These findings suggest that RNAi-mediated heterochromatin assembly in S. pombe might occur via a self-reinforcing loop mechanism36, 37. In this model, siRNAs (possibly generated elsewhere) and /or DNA binding proteins mediate initial targeting of heterochromatin factors, leading to establishment of H3K9 methylation marks. The presence of methylated H3K9 and associated silencing factors in turn allows stable binding of RITS across heterochromatin domains (Figure 4). RITS presumably serves as a core for binding other RNAi factors, such as RDRC, essential for processing any transcripts of the dg/dh repeats. The siRNA-guided cleavage of nascent repeat transcripts by Ago1 (a component of RITS) is believed to be an important step in producing additional siRNAs. It is possible that cleaved transcripts serve as preferential targets for Rdp1, which generates double stranded RNAs, necessary for generation of short siRNAs by Dicer. siRNAs produced in cis can feed back to target additional heterochromatin complexes, but might also have additional functions (see below).

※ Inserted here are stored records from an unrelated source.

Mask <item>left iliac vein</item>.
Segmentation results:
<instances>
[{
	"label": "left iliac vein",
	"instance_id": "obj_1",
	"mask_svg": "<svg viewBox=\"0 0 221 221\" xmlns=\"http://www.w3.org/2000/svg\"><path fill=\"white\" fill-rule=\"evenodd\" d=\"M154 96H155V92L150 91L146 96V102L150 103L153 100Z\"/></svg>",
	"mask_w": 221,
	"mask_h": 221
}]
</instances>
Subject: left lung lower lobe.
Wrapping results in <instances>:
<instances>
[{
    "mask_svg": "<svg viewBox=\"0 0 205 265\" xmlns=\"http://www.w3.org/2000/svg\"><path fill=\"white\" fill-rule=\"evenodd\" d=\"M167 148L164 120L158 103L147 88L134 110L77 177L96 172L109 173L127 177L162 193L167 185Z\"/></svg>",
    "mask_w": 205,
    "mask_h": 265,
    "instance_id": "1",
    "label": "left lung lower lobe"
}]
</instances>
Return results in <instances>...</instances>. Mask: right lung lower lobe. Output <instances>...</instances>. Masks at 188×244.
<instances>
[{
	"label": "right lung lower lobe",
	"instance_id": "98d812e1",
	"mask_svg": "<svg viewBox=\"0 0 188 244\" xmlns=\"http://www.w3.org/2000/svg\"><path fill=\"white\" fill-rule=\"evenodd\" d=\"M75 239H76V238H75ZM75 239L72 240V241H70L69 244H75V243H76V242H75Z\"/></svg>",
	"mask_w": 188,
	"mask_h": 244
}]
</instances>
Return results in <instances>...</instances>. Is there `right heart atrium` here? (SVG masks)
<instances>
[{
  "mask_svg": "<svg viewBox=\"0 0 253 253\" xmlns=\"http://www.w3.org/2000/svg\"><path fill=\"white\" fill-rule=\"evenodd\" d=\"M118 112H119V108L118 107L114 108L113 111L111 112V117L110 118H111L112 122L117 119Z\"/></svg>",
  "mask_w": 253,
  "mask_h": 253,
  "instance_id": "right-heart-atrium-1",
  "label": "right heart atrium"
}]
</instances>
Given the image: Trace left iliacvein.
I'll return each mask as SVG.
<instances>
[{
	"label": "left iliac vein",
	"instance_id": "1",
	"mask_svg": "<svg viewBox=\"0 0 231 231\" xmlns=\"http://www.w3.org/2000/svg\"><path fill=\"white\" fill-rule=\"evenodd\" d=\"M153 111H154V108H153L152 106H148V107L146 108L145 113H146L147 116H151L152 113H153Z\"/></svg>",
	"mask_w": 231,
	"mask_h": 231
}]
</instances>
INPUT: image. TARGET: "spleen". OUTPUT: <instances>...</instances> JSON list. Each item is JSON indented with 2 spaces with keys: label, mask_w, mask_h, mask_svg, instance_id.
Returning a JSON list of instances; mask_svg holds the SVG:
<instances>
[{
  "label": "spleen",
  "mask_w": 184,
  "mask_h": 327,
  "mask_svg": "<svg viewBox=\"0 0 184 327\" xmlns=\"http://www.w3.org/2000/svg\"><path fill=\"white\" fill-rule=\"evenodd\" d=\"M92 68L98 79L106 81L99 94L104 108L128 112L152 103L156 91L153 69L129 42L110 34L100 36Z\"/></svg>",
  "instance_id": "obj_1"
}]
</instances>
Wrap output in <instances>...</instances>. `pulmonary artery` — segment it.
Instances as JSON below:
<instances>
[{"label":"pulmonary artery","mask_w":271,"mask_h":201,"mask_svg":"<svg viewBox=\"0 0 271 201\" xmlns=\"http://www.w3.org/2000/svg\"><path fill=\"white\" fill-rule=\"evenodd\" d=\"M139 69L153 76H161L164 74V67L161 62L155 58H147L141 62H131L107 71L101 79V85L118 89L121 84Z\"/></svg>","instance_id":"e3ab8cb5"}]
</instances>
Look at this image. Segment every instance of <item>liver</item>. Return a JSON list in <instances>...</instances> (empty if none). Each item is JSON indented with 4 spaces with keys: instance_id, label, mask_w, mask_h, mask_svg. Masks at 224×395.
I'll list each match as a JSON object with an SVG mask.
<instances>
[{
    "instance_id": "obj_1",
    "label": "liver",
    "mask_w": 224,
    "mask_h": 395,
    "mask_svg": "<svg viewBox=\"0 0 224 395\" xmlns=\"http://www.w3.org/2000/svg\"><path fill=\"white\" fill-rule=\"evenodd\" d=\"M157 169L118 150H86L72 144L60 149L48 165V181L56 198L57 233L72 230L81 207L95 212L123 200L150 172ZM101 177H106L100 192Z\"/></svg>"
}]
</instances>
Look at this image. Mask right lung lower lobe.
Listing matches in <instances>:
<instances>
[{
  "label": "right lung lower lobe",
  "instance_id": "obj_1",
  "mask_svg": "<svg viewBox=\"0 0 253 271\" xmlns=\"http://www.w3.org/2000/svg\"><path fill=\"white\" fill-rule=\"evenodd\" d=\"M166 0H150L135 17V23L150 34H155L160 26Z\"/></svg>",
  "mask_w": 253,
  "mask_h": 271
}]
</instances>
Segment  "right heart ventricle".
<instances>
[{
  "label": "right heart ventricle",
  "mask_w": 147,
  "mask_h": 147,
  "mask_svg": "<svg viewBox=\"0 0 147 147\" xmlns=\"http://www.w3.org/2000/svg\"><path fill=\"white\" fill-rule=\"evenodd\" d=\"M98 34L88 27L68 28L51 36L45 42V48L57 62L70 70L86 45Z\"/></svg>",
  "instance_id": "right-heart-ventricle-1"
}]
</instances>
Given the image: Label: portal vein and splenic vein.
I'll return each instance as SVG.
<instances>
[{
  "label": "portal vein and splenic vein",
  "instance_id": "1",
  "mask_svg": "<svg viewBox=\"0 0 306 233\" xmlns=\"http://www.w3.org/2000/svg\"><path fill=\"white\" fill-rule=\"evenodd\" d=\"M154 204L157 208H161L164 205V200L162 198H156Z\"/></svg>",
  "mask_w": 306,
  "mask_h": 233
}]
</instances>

The exact mechanism by which siRNAs target histone modifications is not clear. Binding of RITS to heterochromatic domains requires dg/dh siRNAs as part of the complex. It has been suggested that RITS, tethered to nascent transcripts via siRNAs, might mediate recruitment of histone methyltransferases such as Clr435, or that siRNAs directly facilitate recruitment of chromatin-modifying activities, such as a Clr4 complex, to heterochromatic repeats8, 23. It is certainly possible that siRNAs target heterochromatin by base pairing with nascent transcripts41; subunits of the RITS and RDRC complexes can be cross linked to noncoding centromeric repeat transcripts38. However, it is not known whether this binding simply reflects the roles of these factors in processing repeat transcripts, or whether it indicates an additional function in recruiting heterochromatin proteins. Artificial tethering of RITS to nascent transcripts has recently been shown to induce local heterochromatin assembly42. However, this process requires Dicer, presumably for production of siRNAs. Hence besides the targeting of RITS, additional siRNA-dependent steps are necessary for stable RNAi-mediated heterochromatin nucleation. The emerging view is that RNAi machinery, tethered to specific loci, though associations with heterochromatin components, helps process transcripts generated from these loci into siRNA, thus effectively causing posttranscriptional silencing in cis; but in addition, the siRNAs produced in this process facilitate additional targeting of heterochromatin modifications, such as H3K9 methylation. H3K9 methylation allows HP1 family proteins such as Swi6 to localize across heterochromatin domains; these factors in turn facilitate localization of diverse cellular activities such as SHREC. The HDAC and SNF2 ATPase activities of SHREC are critical for proper positioning of nucleosomes to achieve transcriptional gene silencing4. But how can transcription to produce siRNAs occur within a silenced domain?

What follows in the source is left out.